■ EXTRACT TO READ:

========================================

Hi Armin,
So you're basically answering "no" :-)
no, I'm not saying no. (Okay, now I did twice. :) ) I did say that it was high on my wish list, after all. I know that there are many people who like to work the explicit way, which is why such an interface needs to be provided. And it can be done, as it already (mostly) exists, just scattered. Further, module level stuff already lives on 'cppyy.' and C++ stuff lives on 'cppyy.gbl'. So I think that this can be totally supported and faithfully follow CFFI, without clashing. I just think that it's a historic artefact that folks want this, not that they have good reasons for it. CFFI has an additional advantage, by not having heavy dependencies. Good luck writing your own pycppparser, though. :/ (Separate from ABI concerns.) So if with C++, a full C++ compiler is pulled into the mix anyway, why content with so much hand-coding?
As you're describing it, cppyy is at the "ctypes" level of providing automatic everything
There's nothing automatic about ctypes. :? What I mean is something like e.g. std::map<MyKey, MyValue>. Why would anyone want to re-invent the pythonizations, if one can just do: for key, value in my_cpp_map: # ... whatever directly from the automatic bindings and pythonizations provided by cppyy?
and lots of options and ways to work around them if they are not wanted
Right, but it's work either way? If no automation is provided, then that work that could have been automated, needs to be provided by hand. To me the equation seems to be that I rather have the automation get it 95% right, with 5% (possibly frustrating) fixup, than doing 100% by hand even if that gives me (non-frustrating) full control. I know that some people do not agree with that, which is why I DO want to have a CPPFFI, so that I can simply point them to that and let them have at it. It's their own feet, after all. :)
I don't have enough practical knowledge of C++ to judge how viable a "CPPFFI" would be.

========================================

■ ITEMS:
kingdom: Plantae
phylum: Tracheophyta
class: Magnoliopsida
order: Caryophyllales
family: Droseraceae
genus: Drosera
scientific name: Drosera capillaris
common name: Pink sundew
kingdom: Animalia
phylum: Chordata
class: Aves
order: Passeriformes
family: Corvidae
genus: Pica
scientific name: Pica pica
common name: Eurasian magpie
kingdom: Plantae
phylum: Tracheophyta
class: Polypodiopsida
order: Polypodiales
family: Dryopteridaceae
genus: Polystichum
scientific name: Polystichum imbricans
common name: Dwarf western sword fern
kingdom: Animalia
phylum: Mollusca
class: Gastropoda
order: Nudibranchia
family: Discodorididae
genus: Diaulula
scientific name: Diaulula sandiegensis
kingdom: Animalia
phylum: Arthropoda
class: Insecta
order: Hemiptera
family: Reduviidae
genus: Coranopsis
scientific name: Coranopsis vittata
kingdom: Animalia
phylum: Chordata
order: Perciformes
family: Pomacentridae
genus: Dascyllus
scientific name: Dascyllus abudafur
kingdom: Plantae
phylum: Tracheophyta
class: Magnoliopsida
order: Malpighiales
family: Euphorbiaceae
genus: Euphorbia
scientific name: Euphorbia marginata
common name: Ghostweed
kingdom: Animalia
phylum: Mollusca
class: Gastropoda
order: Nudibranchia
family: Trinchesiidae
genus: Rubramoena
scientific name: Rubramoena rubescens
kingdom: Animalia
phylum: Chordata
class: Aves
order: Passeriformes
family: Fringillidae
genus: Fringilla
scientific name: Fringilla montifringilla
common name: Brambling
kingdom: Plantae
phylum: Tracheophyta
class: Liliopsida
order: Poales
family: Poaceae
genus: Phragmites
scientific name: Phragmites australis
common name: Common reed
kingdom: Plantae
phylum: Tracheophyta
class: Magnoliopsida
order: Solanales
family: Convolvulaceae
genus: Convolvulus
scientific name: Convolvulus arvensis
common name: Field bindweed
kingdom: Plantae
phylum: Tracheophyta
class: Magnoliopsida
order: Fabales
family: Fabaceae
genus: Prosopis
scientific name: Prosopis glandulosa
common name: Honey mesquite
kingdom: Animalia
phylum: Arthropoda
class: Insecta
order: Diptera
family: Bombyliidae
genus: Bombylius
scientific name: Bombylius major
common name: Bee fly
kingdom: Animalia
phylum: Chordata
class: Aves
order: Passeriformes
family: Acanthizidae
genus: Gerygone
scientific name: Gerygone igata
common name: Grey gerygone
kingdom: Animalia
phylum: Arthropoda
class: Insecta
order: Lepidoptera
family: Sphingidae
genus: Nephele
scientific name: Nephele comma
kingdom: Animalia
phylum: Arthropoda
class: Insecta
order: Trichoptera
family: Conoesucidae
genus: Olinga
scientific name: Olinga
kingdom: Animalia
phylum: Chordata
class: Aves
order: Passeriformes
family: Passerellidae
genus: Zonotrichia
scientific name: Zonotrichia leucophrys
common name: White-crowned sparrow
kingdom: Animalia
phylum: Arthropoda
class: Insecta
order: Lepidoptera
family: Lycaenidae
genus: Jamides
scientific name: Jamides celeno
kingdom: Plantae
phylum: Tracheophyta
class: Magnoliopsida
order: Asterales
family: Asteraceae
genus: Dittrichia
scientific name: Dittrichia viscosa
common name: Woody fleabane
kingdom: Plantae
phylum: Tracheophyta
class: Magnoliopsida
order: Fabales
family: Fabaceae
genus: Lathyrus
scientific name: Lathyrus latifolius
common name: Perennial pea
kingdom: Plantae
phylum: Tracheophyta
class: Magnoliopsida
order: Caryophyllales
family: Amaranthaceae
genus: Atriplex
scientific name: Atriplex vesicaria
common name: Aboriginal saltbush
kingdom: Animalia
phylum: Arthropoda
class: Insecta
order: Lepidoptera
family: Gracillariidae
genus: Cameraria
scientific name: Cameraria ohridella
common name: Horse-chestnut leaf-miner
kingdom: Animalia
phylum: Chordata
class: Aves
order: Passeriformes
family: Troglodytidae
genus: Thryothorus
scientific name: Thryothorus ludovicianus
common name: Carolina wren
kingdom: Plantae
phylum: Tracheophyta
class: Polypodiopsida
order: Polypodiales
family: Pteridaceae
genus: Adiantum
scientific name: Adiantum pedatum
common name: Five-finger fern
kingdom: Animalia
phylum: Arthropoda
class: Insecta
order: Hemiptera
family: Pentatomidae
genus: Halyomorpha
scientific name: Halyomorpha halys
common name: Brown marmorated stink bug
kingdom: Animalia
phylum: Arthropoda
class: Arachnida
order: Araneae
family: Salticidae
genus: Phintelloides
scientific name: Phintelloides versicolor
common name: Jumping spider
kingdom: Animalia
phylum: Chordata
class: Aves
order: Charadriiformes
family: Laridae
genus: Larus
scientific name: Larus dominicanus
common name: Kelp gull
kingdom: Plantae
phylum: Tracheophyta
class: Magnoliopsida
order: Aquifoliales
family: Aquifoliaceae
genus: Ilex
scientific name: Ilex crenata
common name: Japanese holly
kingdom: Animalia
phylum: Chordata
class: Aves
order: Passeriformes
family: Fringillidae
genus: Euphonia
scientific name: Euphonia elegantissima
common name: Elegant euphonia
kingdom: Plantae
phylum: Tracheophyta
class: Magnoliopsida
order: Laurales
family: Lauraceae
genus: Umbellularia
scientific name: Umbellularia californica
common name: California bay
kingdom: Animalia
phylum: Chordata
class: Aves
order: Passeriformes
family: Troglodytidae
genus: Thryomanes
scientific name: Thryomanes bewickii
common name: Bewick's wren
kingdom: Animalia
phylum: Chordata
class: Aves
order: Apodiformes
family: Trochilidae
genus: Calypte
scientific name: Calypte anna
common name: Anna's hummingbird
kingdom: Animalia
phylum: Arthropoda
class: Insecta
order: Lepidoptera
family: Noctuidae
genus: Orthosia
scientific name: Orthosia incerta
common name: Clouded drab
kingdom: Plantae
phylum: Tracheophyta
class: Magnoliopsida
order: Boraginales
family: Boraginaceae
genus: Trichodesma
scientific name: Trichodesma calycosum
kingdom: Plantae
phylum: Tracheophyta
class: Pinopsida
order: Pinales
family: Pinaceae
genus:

========================================

■ THINGS TO DO:
a) List every Python-side package or interface named in the cppyy email, counting the proposed or hypothetical ones.
b) Write out the stretch of the cppyy email from "no, I'm not" through "so much hand-coding?".
The listing has no connection to the cppyy email.

■ ANSWERS FOR THE EXERCISE:
a) cppyy, CFFI, ctypes, pycppparser, CPPFFI

b)
no, I'm not saying no. (Okay, now I did twice. :) ) I did say that it was high on my wish list, after all. I know that there are many people who like to work the explicit way, which is why such an interface needs to be provided. And it can be done, as it already (mostly) exists, just scattered. Further, module level stuff already lives on 'cppyy.' and C++ stuff lives on 'cppyy.gbl'. So I think that this can be totally supported and faithfully follow CFFI, without clashing. I just think that it's a historic artefact that folks want this, not that they have good reasons for it. CFFI has an additional advantage, by not having heavy dependencies. Good luck writing your own pycppparser, though. :/ (Separate from ABI concerns.) So if with C++, a full C++ compiler is pulled into the mix anyway, why content with so much hand-coding?